After a couple years stitching together a block-long Assemblage On Sixth Avenue between West 36th and 37th streets, Isaac is now preparing to build a 70-story, 375,000-square-foot tower there. It’s likely to have residential, hotel and retail components, sources said.
AB & Sons is a lean operation, run by Isaac, his son Abraham and his brother Eli out of one of their buildings at 25 West 36th Street, where a total of 11 people work. He also operates a clothing wholesaler called D&H Ladies Apparel, also known as IAJ Apparel, which reportedly does distribution for Fruit of the Loom and other companies. Distribution is based out of a Ridgewood warehouse for which Isaac is seeking a rezoning that would allow it to be converted into a residential rental property.
Hayum said Isaac is skilled at freeing up unused or under-utilized space at the buildings, such as building out a mezzanine office floor.
Sources said the profits from Isaac’s Garment Business Drive his real estate deals. But he can also rely on a partner to chip in. Isaac’s frequent partners include Yadidi and Charles Aini, a real estate lawyer.
In these partnerships, Isaac likes to hold at least 50 percent of the equity, sources said. He refuses to syndicate his deals, and has been able to steadily refinance his buildings with major institutional lenders. He secured, for example, a $130 million refinancing of two Diamond District office buildings from Signature Bank in October 2015 and a $125 million refinancing of the Uniqlo-anchored mixed-use building in Soho from Wells Fargo in February 2016.

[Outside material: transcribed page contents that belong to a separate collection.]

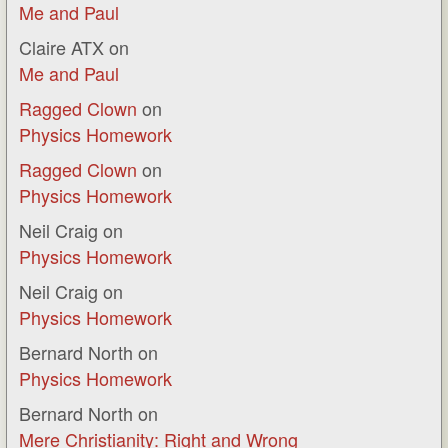
Me and Paul
Claire ATX
on
Me and Paul
Ragged Clown
on
Physics Homework
Ragged Clown
on
Physics Homework
Neil Craig
on
Physics Homework
Neil Craig
on
Physics Homework
Bernard North
on
Physics Homework
Bernard North
on
Mere Christianity: Right and Wrong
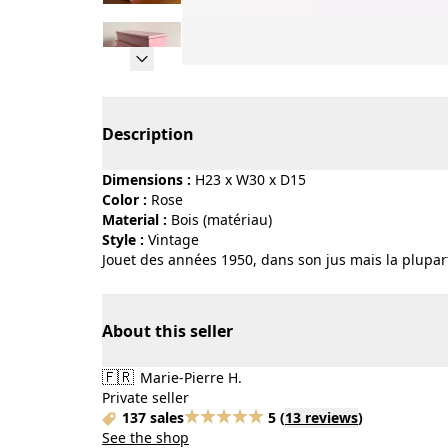
Page 1 of 5
Description
Dimensions :
H23 x W30 x D15
Color :
rose
Material :
bois (matériau)
Style :
vintage
Jouet des années 1950, dans son jus mais la plupart
About this seller
🇫🇷
Marie-Pierre H.
Private seller
137 sales
5
(
13 reviews
)
See the shop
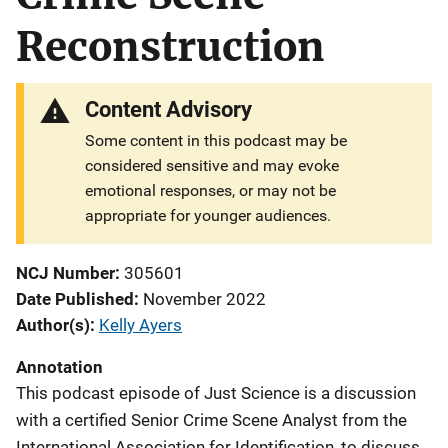
Reconstruction
Content Advisory
Some content in this podcast may be
considered sensitive and may evoke
emotional responses, or may not be
appropriate for younger audiences.
NCJ Number
305601
Date Published
November 2022
Author(s)
Kelly Ayers
Annotation
This podcast episode of Just Science is a discussion
with a certified Senior Crime Scene Analyst from the
International Association for Identification, to discuss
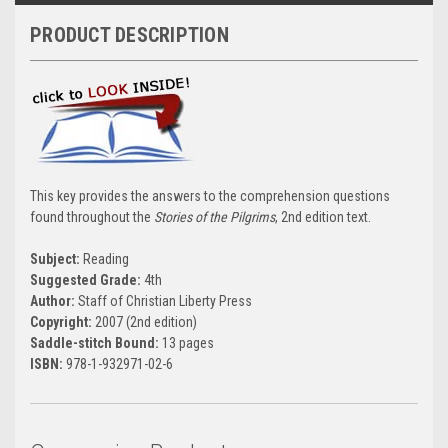
PRODUCT DESCRIPTION
This key provides the answers to the comprehension questions
found throughout the
Stories of the Pilgrims
, 2nd edition text.
Subject:
Reading
Suggested Grade:
4th
Author:
Staff of Christian Liberty Press
Copyright:
2007 (2nd edition)
Saddle-stitch Bound:
13 pages
ISBN:
978-1-932971-02-6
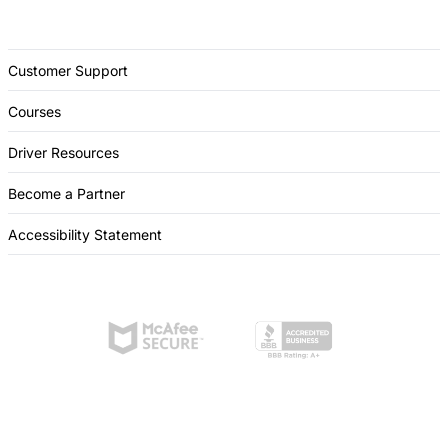
Customer Support
Courses
Driver Resources
Become a Partner
Accessibility Statement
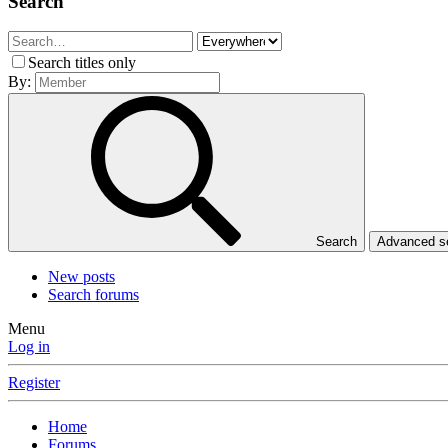
Search
Search titles only
By:
Search
Advanced 
New posts
Search forums
Menu
Log in
Register
Home
Forums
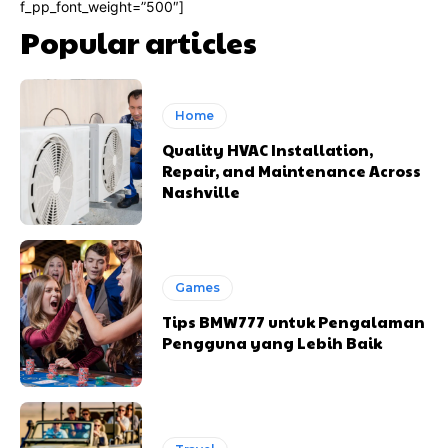
f_pp_font_weight=”500″]
Popular articles
Home
Quality HVAC Installation,
Repair, and Maintenance Across
Nashville
Games
Tips BMW777 untuk Pengalaman
Pengguna yang Lebih Baik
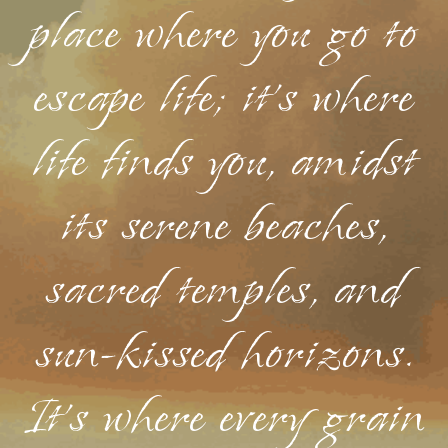
place where you go to
escape life; it's where
life finds you, amidst
its serene beaches,
sacred temples, and
sun-kissed horizons.
It's where every grain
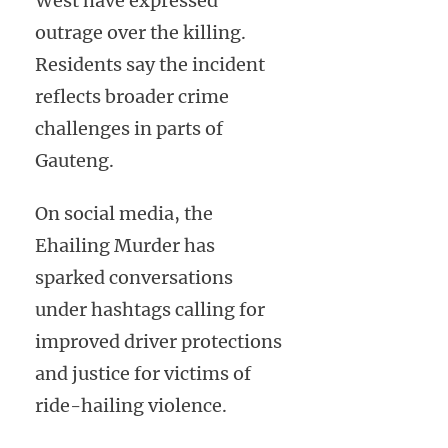
West have expressed
outrage over the killing.
Residents say the incident
reflects broader crime
challenges in parts of
Gauteng.
On social media, the
Ehailing Murder has
sparked conversations
under hashtags calling for
improved driver protections
and justice for victims of
ride-hailing violence.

“Some of the less sexy stuff is where he cut his teeth,” said Jeff Schor, managing director at Wells Fargo, a lender to Isaac. “He scopes out low-quality, underutilized Garment District buildings and puts a little TLC in them.”
Coffee and cigarettes
Outside of news reports on Isaac’s deals and projects, details about the man himself are hard to come by. But sources who know the investor well have widely described him as an old school and blunt businessman, one who counts in French.
“You can convince him of very little,” said Meridian’s David Schechtman. “He has to feel on his own that there’s value.”

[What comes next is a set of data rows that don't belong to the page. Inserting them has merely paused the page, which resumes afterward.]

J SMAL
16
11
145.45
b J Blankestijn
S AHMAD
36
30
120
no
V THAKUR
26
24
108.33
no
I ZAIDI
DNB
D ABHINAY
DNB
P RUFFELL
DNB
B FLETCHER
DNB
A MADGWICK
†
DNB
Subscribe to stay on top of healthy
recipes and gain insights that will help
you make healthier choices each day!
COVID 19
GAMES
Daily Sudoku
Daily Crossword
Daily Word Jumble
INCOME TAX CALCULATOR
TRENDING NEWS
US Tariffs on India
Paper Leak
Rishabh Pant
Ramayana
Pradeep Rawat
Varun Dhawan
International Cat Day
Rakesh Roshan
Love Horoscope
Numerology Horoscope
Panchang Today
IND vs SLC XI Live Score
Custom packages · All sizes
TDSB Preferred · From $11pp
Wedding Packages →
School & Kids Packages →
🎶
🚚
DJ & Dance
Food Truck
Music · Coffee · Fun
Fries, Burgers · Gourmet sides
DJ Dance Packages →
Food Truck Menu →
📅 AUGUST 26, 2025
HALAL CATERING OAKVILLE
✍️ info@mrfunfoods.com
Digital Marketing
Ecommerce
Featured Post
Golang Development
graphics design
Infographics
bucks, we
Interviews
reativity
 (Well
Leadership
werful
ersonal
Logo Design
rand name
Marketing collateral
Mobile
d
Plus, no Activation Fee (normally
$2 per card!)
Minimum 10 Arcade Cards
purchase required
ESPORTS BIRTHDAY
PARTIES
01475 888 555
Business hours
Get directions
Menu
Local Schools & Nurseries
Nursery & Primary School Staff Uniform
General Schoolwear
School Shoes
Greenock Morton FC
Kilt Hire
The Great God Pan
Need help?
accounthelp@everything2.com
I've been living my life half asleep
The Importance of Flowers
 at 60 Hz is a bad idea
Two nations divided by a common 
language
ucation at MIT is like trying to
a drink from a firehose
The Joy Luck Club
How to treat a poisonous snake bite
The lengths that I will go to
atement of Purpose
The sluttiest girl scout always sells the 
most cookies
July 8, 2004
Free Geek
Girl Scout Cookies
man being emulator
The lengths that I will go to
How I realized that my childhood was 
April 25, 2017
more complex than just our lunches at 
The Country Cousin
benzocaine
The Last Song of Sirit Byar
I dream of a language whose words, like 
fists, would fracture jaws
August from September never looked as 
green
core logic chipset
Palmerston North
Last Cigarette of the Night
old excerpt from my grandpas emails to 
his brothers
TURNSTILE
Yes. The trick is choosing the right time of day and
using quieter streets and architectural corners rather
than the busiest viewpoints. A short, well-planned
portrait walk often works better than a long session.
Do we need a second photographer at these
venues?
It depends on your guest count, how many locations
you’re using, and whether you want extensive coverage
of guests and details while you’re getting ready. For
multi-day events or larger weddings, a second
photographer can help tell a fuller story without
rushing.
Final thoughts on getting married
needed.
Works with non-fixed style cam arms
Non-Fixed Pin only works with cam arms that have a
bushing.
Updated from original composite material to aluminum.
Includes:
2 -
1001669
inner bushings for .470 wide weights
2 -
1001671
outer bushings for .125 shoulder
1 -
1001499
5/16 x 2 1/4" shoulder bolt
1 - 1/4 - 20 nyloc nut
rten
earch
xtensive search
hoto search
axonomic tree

“Like any family-run business, it’s difficult for an outsider to penetrate,” Dashti added.
An Orthodox Jew who alternates between the Talmud and the Discovery Channel, Isaac is, according to Hayum, “never more than a couple inches away from a coffee and a cigarette.” A father of four, he lives in Midwood among a close-knit community of Syrian Jewish real estate families such as the Hidarys, Sitts, Suttons and Gindis, and prepares the Thanksgiving turkey every year at home.
AB & Sons rarely does development and has scrapped office-to-luxury-residential conversions at 396 Broadway in Tribeca and the long-troubled 315 West 35th Street in the past. But by elevating his son Abraham’s role and tackling more development, Isaac is setting things up for the next stage of his business.
Last year, he formed a separate company with his sons called Patriarch Equities. Abraham took the lead on negotiating Patriarch’s $217.5 million purchase of the Affinia Manhattan NYC from Pebblebrook Hotel Trust. In partnership with Sioni and Highgate Holdings, the firm secured acquisition financing from Blackstone Group.
“We worked under a microscope because Highgate knows hotel financing better than anybody,” said Hayum, who added that Blackstone requested at least one in-person meeting with Isaac to close the deal.
Abraham, who is 25, works at the company part-time while studying at Benjamin Cardozo School of Law until he graduates in May. He would likely play a key role in making the skyscraper a reality.
The developers are now in negotiations with two prominent international architects, Christian de Portzamparc and Jean Nouvel, sources said. Neither architect could be reached for comment. The developers are also considering buying other buildings on the block to add to the tower’s size. But sources said there is still the chance that they might abandon the plans and sell the assemblage to another developer.
“Even during family time, his mind is racing,” said a source close to the family. “He’s crunching numbers and always trying to find something that’s not very visible.”